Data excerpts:
☆ ☆ ☆ ☆

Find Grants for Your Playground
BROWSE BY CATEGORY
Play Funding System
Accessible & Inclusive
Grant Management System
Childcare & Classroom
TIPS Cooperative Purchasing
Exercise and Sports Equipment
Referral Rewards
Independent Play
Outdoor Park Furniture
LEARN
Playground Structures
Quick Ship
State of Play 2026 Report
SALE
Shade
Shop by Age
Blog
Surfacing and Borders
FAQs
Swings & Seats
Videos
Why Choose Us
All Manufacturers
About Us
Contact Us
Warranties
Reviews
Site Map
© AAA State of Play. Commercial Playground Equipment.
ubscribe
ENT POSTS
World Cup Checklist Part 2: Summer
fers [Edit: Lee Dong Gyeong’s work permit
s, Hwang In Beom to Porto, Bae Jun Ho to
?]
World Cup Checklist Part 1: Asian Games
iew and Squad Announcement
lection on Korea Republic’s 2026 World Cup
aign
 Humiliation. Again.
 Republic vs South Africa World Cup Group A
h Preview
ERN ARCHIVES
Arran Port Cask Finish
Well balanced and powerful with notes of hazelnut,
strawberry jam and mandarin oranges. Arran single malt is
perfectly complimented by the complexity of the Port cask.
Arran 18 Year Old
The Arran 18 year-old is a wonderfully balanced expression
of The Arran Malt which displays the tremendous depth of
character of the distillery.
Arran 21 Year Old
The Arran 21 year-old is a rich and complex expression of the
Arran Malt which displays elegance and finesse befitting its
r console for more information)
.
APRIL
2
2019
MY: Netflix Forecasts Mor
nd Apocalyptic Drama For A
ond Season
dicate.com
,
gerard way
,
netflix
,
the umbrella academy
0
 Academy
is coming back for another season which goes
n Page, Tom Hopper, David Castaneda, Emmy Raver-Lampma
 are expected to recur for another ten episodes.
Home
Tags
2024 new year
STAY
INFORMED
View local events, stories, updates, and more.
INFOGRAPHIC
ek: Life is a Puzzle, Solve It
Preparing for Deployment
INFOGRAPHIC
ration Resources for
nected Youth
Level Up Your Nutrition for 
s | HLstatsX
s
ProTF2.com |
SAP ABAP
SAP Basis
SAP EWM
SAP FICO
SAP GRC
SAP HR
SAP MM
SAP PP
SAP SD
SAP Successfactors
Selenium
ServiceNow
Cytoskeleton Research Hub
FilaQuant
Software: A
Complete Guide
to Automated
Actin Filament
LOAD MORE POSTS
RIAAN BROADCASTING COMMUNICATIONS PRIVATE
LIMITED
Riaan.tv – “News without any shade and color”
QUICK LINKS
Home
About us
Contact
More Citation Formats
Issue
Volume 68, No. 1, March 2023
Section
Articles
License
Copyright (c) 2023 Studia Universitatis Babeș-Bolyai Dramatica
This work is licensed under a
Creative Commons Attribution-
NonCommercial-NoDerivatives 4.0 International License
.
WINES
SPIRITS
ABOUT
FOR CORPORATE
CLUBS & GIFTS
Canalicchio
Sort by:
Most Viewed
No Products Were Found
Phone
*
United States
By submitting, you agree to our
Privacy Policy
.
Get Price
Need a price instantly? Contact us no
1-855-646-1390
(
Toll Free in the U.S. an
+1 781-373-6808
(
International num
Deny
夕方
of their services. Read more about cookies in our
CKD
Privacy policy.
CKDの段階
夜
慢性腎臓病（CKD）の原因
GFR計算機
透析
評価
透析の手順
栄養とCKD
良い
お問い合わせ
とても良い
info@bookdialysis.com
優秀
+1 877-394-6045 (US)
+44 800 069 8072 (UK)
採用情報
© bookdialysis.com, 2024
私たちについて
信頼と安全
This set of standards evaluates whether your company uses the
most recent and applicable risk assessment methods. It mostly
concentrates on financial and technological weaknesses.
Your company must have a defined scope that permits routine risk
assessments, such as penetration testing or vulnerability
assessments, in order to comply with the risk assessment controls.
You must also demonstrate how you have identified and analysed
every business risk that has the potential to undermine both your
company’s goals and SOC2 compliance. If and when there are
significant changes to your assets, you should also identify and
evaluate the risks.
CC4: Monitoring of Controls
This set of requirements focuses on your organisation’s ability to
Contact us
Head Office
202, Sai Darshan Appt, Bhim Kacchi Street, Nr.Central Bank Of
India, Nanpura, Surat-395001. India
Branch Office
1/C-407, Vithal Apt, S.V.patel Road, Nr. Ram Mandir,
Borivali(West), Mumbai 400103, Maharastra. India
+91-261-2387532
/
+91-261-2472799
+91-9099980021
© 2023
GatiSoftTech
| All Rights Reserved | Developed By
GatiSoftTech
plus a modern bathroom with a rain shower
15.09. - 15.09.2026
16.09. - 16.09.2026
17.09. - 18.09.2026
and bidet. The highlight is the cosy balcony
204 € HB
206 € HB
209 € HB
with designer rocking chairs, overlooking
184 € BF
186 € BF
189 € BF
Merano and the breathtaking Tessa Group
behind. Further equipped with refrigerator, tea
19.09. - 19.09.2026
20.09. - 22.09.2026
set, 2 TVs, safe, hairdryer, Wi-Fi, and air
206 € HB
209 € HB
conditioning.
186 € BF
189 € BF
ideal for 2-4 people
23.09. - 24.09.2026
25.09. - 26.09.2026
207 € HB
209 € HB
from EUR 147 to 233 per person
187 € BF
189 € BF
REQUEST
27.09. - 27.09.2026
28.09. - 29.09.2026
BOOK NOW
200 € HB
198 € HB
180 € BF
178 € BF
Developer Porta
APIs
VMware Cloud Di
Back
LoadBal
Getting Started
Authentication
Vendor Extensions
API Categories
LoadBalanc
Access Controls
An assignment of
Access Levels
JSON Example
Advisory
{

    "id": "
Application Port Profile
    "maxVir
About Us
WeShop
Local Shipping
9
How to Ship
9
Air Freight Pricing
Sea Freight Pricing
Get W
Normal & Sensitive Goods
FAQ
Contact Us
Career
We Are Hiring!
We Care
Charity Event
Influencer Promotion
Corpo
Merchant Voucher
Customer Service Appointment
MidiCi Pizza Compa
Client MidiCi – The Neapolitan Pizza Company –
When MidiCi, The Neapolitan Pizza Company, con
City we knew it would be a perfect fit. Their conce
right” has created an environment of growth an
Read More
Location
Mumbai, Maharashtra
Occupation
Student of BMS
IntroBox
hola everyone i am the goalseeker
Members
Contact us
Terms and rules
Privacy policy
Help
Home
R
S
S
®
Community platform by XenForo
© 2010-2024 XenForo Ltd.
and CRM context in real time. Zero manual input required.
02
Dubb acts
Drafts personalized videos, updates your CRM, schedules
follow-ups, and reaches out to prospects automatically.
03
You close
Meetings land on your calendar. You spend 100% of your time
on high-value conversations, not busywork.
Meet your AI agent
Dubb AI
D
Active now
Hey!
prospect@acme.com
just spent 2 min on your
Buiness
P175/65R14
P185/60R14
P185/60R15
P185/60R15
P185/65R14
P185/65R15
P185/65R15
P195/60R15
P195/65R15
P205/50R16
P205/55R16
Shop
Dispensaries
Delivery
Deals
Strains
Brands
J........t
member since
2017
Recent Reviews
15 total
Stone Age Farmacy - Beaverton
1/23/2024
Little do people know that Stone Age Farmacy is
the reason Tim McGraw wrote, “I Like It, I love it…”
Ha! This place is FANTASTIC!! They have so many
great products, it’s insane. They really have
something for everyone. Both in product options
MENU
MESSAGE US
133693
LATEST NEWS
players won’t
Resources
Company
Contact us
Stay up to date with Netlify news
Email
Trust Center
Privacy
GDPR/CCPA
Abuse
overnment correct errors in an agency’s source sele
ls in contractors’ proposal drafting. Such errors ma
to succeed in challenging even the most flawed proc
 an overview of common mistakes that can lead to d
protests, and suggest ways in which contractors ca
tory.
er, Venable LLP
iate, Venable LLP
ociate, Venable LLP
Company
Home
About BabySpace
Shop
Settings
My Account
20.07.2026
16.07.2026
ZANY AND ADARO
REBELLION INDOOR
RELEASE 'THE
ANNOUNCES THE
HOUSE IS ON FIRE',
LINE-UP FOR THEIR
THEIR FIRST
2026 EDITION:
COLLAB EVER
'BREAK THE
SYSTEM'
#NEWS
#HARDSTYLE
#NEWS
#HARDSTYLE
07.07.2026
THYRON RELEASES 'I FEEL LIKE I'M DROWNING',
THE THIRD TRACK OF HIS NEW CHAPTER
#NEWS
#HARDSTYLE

☆ ☆ ☆ ☆

Scan the records above for the word "Freight". Show each line in which it appears.

Air Freight Pricing
Sea Freight Pricing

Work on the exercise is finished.